§ TASK DESCRIPTION: Rewrite the listing below with "lens line" changed to "intrinsics line" everywhere it occurs, keeping everything else the same. Leave out the pictures.

§ DATA:
[Start of section]
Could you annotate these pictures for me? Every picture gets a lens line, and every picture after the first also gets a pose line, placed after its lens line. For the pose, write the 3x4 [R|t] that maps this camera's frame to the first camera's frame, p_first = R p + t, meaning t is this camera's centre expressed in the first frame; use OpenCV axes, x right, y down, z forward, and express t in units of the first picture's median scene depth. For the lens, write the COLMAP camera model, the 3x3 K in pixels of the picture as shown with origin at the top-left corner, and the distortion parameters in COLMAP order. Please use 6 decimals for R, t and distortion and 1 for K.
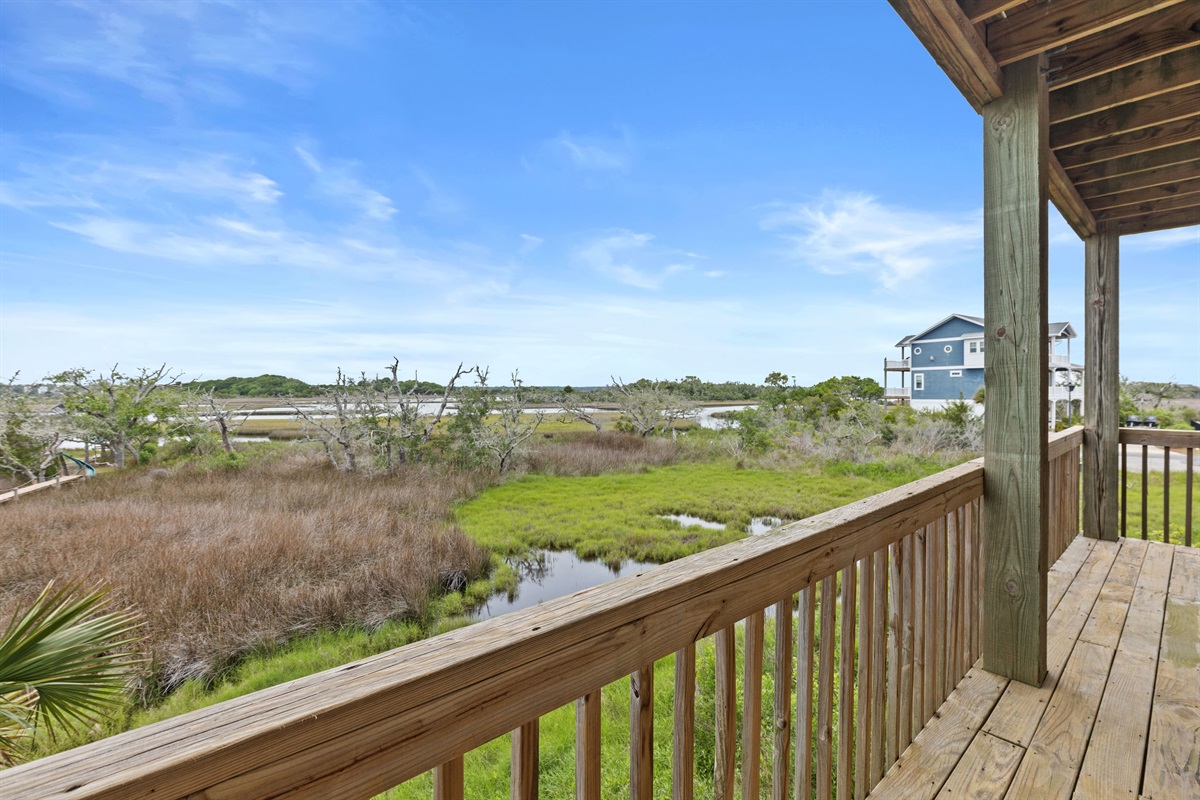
lens RADIAL K [[531.0, 0, 600.0], [0, 531.0, 400.0], [0, 0, 1]] dist [-0.007437, -0.000342]
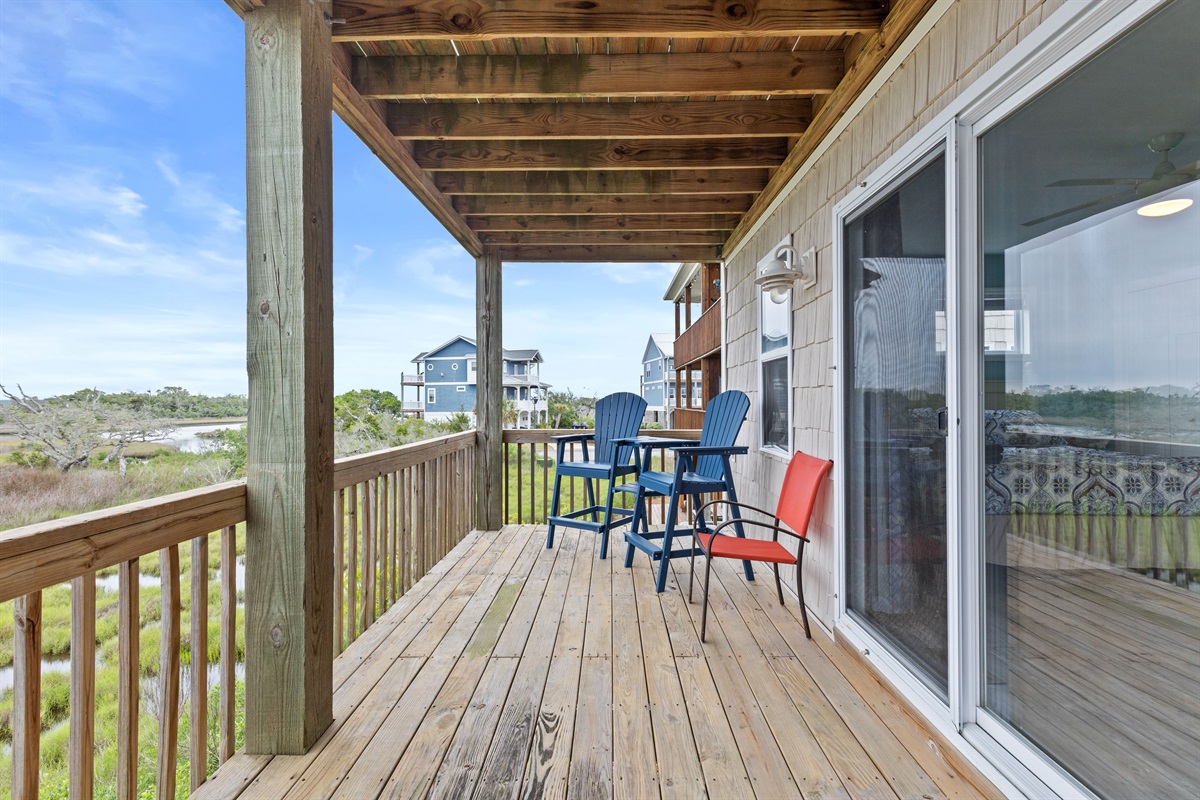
lens RADIAL K [[540.1, 0, 602.4], [0, 540.1, 409.9], [0, 0, 1]] dist [-0.000168, -0.001414]
pose [[0.674080, -0.011114, 0.738575, 0.275590], [0.017545, 0.999846, -0.000967, 0.016553], [-0.738450, 0.013611, 0.674171, 0.054597]]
[End of section]
§ WRITTEN SOLUTION:
Could you annotate these pictures for me? Every picture gets a intrinsics line, and every picture after the first also gets a pose line, placed after its intrinsics line. For the pose, write the 3x4 [R|t] that maps this camera's frame to the first camera's frame, p_first = R p + t, meaning t is this camera's centre expressed in the first frame; use OpenCV axes, x right, y down, z forward, and express t in units of the first picture's median scene depth. For the lens, write the COLMAP camera model, the 3x3 K in pixels of the picture as shown with origin at the top-left corner, and the distortion parameters in COLMAP order. Please use 6 decimals for R, t and distortion and 1 for K.
lens RADIAL K [[531.0, 0, 600.0], [0, 531.0, 400.0], [0, 0, 1]] dist [-0.007437, -0.000342]
lens RADIAL K [[540.1, 0, 602.4], [0, 540.1, 409.9], [0, 0, 1]] dist [-0.000168, -0.001414]
pose [[0.674080, -0.011114, 0.738575, 0.275590], [0.017545, 0.999846, -0.000967, 0.016553], [-0.738450, 0.013611, 0.674171, 0.054597]]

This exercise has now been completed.